As with many spiritualistas, I'm skeptical about the effectiveness of Halsted's praxis. He was, says Escoffier, "alcoholic and tortured by self-doubt and insecurities that undermined his public persona as the ultra top—the role he chose to play in his own movies." Like every god I know of, Halsted's failed him; it couldn't stop him from destroying himself. But then I remind myself that self-destructive tendencies are common among religious seekers and teachers; think of St. Francis of Assisi, who died of complications from stigmata, eye disease, and fasting at the age of 45. Halsted was 47 when he died by his own hand, of an overdose of sleeping pills. It's not exactly news that the spiritual quest isn't necessarily good for the body.
To her credit, Julie Enzser resists the boxes her interviewer tries to put her into.
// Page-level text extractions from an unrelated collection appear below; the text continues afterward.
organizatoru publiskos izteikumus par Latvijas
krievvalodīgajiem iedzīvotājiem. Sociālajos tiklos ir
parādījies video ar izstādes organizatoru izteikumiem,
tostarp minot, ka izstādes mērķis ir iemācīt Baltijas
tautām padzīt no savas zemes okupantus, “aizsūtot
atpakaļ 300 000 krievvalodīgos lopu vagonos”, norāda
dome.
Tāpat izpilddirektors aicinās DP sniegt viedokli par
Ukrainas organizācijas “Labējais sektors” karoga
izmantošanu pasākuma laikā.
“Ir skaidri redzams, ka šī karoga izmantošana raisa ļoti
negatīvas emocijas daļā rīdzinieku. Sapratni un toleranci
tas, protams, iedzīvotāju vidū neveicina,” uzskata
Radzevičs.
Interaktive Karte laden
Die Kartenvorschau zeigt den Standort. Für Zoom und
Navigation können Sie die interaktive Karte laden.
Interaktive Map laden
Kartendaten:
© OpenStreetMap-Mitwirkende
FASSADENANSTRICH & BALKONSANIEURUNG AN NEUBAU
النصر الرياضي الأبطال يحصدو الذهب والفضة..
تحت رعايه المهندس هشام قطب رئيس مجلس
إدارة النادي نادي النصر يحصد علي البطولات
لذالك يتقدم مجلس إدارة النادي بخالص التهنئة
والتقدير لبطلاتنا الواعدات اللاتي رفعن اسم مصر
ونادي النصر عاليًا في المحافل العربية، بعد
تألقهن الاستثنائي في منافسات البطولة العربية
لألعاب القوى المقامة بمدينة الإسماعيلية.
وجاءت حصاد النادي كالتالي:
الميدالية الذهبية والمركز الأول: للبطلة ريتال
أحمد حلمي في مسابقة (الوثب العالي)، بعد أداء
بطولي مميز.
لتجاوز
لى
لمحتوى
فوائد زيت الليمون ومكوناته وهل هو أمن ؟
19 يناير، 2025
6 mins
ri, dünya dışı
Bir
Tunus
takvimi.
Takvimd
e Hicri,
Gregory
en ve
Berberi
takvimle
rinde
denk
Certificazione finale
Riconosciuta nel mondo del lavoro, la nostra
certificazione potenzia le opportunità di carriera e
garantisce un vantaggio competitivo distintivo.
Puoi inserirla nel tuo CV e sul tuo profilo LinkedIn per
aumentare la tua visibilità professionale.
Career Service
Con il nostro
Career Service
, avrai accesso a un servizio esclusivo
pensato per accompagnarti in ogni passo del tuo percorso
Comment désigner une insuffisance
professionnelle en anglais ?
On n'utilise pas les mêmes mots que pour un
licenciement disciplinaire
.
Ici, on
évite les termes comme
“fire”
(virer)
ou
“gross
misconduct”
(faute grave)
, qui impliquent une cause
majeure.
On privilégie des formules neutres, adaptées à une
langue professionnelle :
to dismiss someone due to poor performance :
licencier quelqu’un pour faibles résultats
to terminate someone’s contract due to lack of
Sensuality and the lesbian body are big themes in my own writing and in what I love to read. I’m drawn to poetry that includes erotic writing about lesbian experiences; I am interested how we write about our bodies and the physical and sensual experiences of our bodies. Although I would like to say that I think that this is a hallmark of Jewish lesbian poetry, I think it is more of an idiosyncratic characteristic of me as a reader and editor.She also acknowledges that some of the poems' spirituality, or even Jewishness, emerges mainly in the context of the anthology. By analogy, if I sing a set of songs which explicitly express romantic love between men, then sing one which is ambiguous, you're more likely to hear it as a song of romantic love between men than you would if you heard it in a heterosexual context. (Unless you're absolutely determined to hear heterosexuality except when homosexuality is explicitly invoked.) What presumably makes these poems "spiritual" is that they are labeled so. Hennessey asks her at one point, "Eleanor Lerman’s poem’s ending really complicates what we think about God" (because she writes "God" instead "G-d", as religious Jews often do), and as usual my first reaction was "What do you mean 'we'?"
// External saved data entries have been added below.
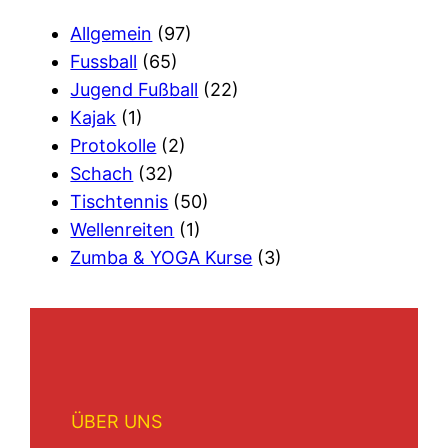
Allgemein
(97)
Fussball
(65)
Jugend Fußball
(22)
Kajak
(1)
Protokolle
(2)
Schach
(32)
Tischtennis
(50)
Wellenreiten
(1)
Zumba & YOGA Kurse
(3)
ÜBER UNS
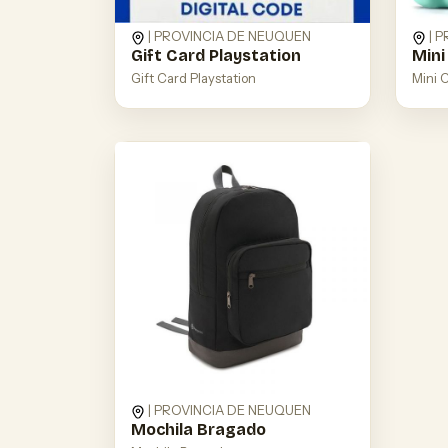
| PROVINCIA DE NEUQUEN
| 
Gift Card Playstation
Mini
Gift Card Playstation
Mini 
| PROVINCIA DE NEUQUEN
Mochila Bragado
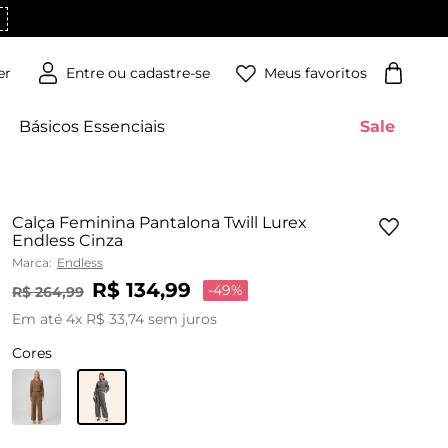
Meus favoritos
er
Básicos Essenciais
Sale
Calça Feminina Pantalona Twill Lurex
Endless Cinza
Marca:
Endless
R$
134
,
99
-
49%
R$
264
,
99
Em até
4
x
R$
33
,
74
sem juros
Cores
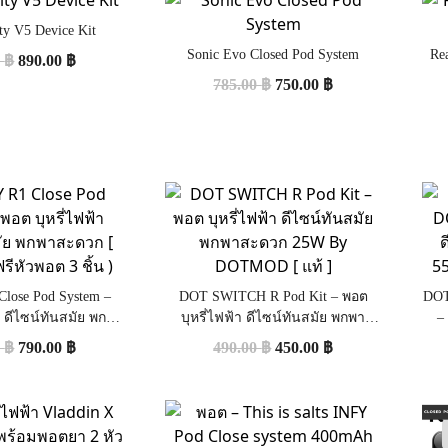
ity V5 Device Kit
Sonic Evo Closed Pod System
Rea
0
฿
890.00
฿
785.00
฿
750.00
฿
ose Pod System –
DOT SWITCH R Pod Kit – พอต
DOT
า ดีไซน์ทันสมัย พกพา
บุหรี่ไฟฟ้า ดีไซน์ทันสมัย พกพา
–
] ( แถมฟรีหัวพอต 3
สะดวก 25W By DOTMOD [ แท้ ]
แบต
0
฿
790.00
฿
490.00
฿
450.00
฿
ชิ้น )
Once again, trying to subsume all kinds of religious (or other) experience under one word -- "spiritual," in this case, which functions along with "faith" nowadays much as "gender" does with regard to "sex" or "ethnicity" to "race", and "identity" does with just about everything -- ends up homogenizing difference into grey mush. Judaism is historically a religion about practice, not faith, doctrine, or even "spirituality." I don't say that to imply that it's a deficiency (or as some Jewish partisans would infer, a superiority); it's just a difference.